Day 93. Miles: 27.3 Total: 1552.8
More good views today
NorCal is underrated
Take that, Sierra
Day 94. Miles: 28.2 Total: 1581.0
Okay, I’ve realized. I actually love Northern California. This might be an unpopular opinion? Much like the Virginia blues on the AT, you hear a lot about folks getting the NorCal blues on the PCT. For the first time, I’ve heard of hikers quitting not for injury, but because they’ve gotten tired of thru-hiking. In both cases, I think the place’s only fault is where it’s located on trail. Virginia and NorCal are both around 40-50% of the way, when you’ve had a couple of months for the novelty to wear off, but there’s still so far to go. Especially here, when everyone talks about the Sierra as the best part, and half the forest is burnt to a crisp, it’s easy to feel like all the highlights are already behind you. The trail becomes like a job– you’re becoming conscious of your timeline now– and you are putting in big, exhausting miles every day.
So, yes. The middle of a thru-hike is hard. The end still feels so abstract, whereas the tired muscles and boring trail food feel acute and undeniable. But mid-trail doldrums aside, northern California has been…really great. Lassen and Burney Falls and Mount Shasta have been interesting and beautiful, the wildfire scars are thought-provoking, and once I recovered from COVID, I began to enjoy hiking alone and meeting new people.

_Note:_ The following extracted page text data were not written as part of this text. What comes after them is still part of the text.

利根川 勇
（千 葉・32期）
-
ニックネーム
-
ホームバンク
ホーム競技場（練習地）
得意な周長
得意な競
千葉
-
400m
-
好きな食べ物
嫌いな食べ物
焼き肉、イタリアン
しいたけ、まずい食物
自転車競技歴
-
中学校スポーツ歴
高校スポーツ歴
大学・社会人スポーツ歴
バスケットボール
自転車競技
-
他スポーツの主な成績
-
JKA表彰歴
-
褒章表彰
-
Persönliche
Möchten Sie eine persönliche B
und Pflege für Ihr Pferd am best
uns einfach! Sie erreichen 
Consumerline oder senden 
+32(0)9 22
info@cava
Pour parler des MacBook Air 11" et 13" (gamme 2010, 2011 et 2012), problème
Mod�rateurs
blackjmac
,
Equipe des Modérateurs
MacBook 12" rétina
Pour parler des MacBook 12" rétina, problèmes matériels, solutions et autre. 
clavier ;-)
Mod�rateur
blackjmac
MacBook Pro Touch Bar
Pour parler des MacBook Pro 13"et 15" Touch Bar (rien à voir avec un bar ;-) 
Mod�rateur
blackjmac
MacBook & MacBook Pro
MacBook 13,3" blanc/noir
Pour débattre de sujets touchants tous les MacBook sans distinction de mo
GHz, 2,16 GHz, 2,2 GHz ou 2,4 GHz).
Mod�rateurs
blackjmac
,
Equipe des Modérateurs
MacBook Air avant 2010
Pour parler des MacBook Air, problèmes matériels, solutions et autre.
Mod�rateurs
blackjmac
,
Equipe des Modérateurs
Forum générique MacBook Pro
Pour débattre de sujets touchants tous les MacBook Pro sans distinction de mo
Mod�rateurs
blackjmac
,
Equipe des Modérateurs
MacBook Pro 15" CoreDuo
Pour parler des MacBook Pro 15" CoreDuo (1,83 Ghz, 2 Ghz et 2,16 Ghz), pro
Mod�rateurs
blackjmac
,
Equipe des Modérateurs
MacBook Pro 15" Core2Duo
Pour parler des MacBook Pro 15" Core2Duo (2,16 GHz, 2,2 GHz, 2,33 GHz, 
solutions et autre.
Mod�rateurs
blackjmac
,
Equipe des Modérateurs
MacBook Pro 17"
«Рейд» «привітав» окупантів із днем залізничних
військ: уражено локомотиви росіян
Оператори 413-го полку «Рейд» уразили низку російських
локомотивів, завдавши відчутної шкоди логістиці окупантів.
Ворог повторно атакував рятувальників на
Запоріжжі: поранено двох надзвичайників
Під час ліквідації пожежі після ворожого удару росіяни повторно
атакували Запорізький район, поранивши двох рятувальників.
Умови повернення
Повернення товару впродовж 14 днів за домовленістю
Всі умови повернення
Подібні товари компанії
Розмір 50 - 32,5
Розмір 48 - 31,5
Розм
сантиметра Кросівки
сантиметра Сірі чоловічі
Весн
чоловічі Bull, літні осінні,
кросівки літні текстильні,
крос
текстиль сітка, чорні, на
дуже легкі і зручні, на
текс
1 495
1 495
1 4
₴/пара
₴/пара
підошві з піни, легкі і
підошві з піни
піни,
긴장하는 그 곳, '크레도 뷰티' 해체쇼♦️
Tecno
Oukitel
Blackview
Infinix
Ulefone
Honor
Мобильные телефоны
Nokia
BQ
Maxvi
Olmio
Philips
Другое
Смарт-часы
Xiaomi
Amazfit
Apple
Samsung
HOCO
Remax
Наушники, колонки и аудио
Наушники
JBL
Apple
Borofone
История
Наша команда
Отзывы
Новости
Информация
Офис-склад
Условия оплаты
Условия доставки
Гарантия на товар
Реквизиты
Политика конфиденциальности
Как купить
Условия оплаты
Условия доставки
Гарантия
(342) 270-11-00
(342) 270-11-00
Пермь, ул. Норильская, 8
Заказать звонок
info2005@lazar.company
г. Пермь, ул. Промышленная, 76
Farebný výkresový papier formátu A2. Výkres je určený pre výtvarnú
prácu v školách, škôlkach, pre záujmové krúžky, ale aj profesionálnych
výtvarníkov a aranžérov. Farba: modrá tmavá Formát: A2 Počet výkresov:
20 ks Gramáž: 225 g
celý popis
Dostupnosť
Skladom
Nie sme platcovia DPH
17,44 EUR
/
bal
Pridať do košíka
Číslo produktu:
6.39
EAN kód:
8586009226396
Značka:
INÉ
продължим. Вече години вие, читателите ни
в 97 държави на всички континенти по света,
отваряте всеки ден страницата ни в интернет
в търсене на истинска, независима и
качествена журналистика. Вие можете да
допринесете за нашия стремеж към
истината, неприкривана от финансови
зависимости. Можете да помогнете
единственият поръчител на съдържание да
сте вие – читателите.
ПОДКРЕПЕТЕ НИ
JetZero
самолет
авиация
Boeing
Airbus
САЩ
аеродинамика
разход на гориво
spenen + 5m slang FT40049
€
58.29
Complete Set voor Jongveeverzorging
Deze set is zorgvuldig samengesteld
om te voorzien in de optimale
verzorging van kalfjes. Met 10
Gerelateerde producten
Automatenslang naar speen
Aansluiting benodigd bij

We overlap with new hikers in the afternoon. Naturally, Smiley knows them, and he introduces them as Shepherd and Viking, from Austria and France. I take one of my favorite photos so far when I approach Smiley, Shepherd, Wicked, and Viking all paused at a vista. It looks like an album cover, the four of them standing there, looking out over the valley.
In the evening, Smiley and I set up camp with Wicked and Danger along a quiet forest road with views of Shasta. The massive mountain still looms over us, as it has for over a week now. Views of it would follow us all the way to the Oregon border, if not for the wildfires.